| Entries shown |
+ + + + + + +

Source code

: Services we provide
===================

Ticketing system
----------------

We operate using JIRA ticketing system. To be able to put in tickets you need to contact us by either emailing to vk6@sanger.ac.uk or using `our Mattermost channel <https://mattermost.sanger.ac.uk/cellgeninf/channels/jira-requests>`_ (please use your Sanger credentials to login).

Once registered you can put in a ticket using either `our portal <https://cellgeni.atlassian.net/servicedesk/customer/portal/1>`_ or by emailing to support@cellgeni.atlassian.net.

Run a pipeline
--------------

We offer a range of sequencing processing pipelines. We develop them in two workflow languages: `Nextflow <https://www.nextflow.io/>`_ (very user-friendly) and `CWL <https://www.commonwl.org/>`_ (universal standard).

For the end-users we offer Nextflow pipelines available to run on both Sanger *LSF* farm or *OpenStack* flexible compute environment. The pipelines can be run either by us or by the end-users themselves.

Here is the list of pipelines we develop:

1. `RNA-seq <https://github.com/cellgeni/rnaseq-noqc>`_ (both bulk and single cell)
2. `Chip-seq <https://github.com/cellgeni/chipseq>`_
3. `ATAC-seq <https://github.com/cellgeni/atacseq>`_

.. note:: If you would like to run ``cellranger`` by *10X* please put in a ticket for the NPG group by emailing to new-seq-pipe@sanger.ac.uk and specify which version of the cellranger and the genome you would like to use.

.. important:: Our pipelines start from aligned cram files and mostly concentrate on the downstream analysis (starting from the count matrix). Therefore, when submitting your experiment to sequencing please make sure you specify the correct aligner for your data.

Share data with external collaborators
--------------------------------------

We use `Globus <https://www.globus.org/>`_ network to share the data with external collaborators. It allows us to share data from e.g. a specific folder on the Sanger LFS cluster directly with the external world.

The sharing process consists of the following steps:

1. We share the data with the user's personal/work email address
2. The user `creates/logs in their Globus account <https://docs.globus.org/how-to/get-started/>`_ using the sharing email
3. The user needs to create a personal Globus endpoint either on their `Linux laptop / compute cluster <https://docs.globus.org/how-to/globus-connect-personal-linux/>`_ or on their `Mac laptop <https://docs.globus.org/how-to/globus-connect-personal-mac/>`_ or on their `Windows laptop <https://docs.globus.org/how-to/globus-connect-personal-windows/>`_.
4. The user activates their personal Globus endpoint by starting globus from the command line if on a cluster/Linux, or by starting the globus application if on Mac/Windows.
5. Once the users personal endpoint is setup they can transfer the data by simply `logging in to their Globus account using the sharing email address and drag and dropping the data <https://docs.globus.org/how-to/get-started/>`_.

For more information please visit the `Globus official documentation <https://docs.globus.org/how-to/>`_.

+ + + + + + +

| What is needed |
Where a line above includes "Nextflow", copy that line.

| Result for this exercise |
We offer a range of sequencing processing pipelines. We develop them in two workflow languages: `Nextflow <https://www.nextflow.io/>`_ (very user-friendly) and `CWL <https://www.commonwl.org/>`_ (universal standard).
For the end-users we offer Nextflow pipelines available to run on both Sanger *LSF* farm or *OpenStack* flexible compute environment. The pipelines can be run either by us or by the end-users themselves.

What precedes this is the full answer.